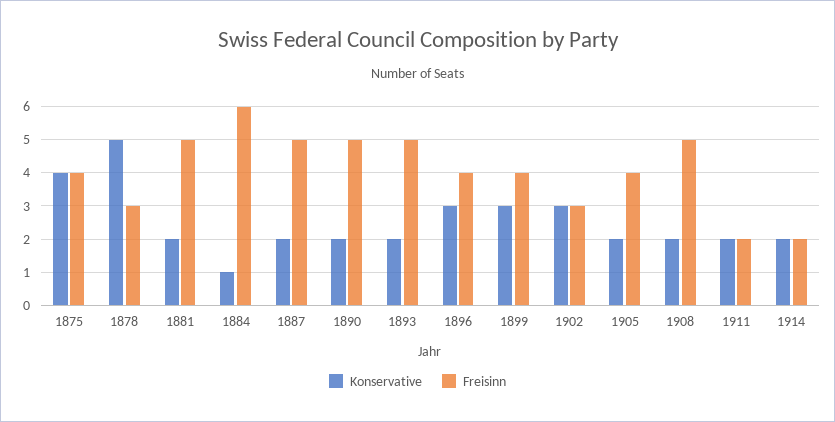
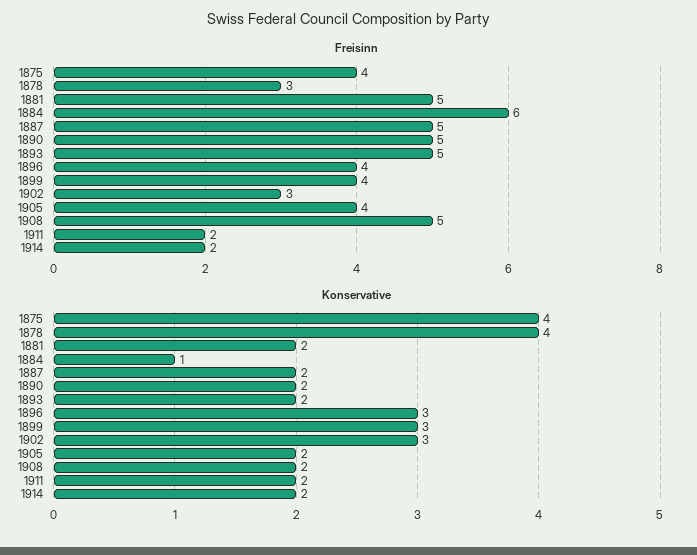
  {
    "Konservative": {
      "1875": 4,
-     "1878": 5,
+     "1878": 4,
      "1881": 2,
      "1884": 1,
      "1887": 2,
      "1890": 2,
      "1893": 2,
      "1896": 3,
      "1899": 3,
      "1902": 3,
      "1905": 2,
      "1908": 2,
      "1911": 2,
      "1914": 2
    },
    "Freisinn": {
      "1875": 4,
      "1878": 3,
      "1881": 5,
      "1884": 6,
      "1887": 5,
      "1890": 5,
      "1893": 5,
      "1896": 4,
      "1899": 4,
      "1902": 3,
      "1905": 4,
      "1908": 5,
      "1911": 2,
      "1914": 2
    }
  }

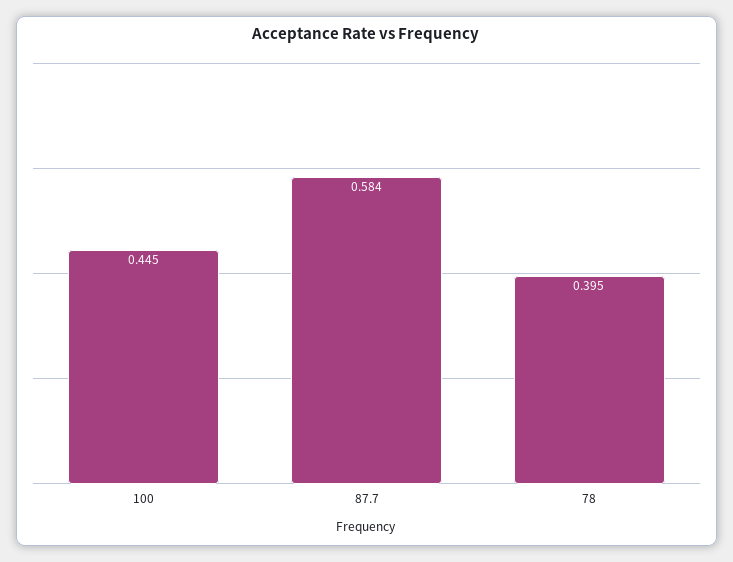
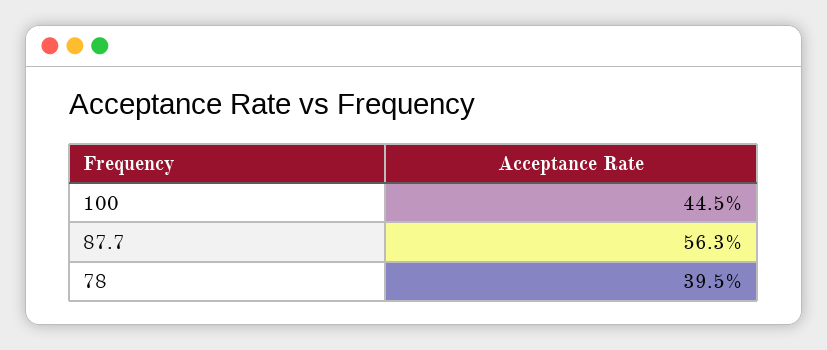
  {
    "100": 0.445,
-   "87.7": 0.584,
+   "87.7": 0.563,
    "78": 0.395
  }

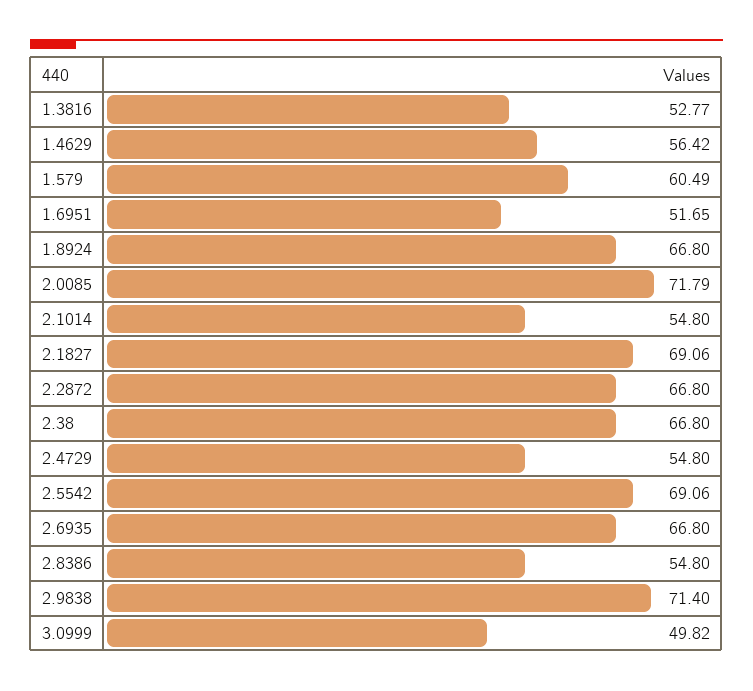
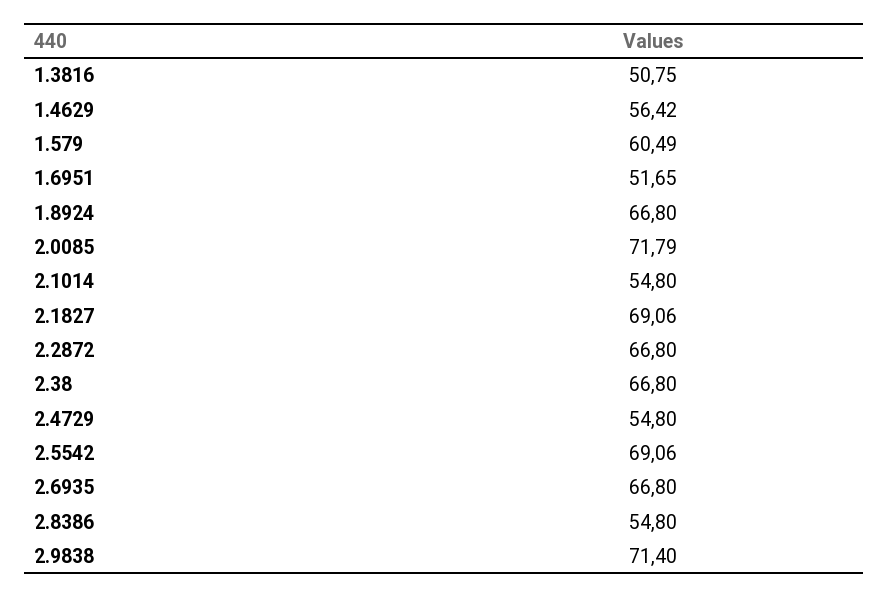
  {
-   "1.3816": 52.77,
+   "1.3816": 50.75,
    "1.4629": 56.42,
    "1.579": 60.49,
    "1.6951": 51.65,
    "1.8924": 66.8,
    "2.0085": 71.79,
    "2.1014": 54.8,
    "2.1827": 69.06,
    "2.2872": 66.8,
    "2.38": 66.8,
    "2.4729": 54.8,
    "2.5542": 69.06,
    "2.6935": 66.8,
    "2.8386": 54.8,
-   "2.9838": 71.4,
+   "2.9838": 71.4
-   "3.0999": 49.82
  }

────────────────────

__Work item__. Each record above should be restated word for word. The pictures should not appear.

__Answer to this exercise__.
  {
    "Konservative": {
      "1875": 4,
-     "1878": 5,
+     "1878": 4,
      "1881": 2,
      "1884": 1,
      "1887": 2,
      "1890": 2,
      "1893": 2,
      "1896": 3,
      "1899": 3,
      "1902": 3,
      "1905": 2,
      "1908": 2,
      "1911": 2,
      "1914": 2
    },
    "Freisinn": {
      "1875": 4,
      "1878": 3,
      "1881": 5,
      "1884": 6,
      "1887": 5,
      "1890": 5,
      "1893": 5,
      "1896": 4,
      "1899": 4,
      "1902": 3,
      "1905": 4,
      "1908": 5,
      "1911": 2,
      "1914": 2
    }
  }

  {
    "100": 0.445,
-   "87.7": 0.584,
+   "87.7": 0.563,
    "78": 0.395
  }

  {
-   "1.3816": 52.77,
+   "1.3816": 50.75,
    "1.4629": 56.42,
    "1.579": 60.49,
    "1.6951": 51.65,
    "1.8924": 66.8,
    "2.0085": 71.79,
    "2.1014": 54.8,
    "2.1827": 69.06,
    "2.2872": 66.8,
    "2.38": 66.8,
    "2.4729": 54.8,
    "2.5542": 69.06,
    "2.6935": 66.8,
    "2.8386": 54.8,
-   "2.9838": 71.4,
+   "2.9838": 71.4
-   "3.0999": 49.82
  }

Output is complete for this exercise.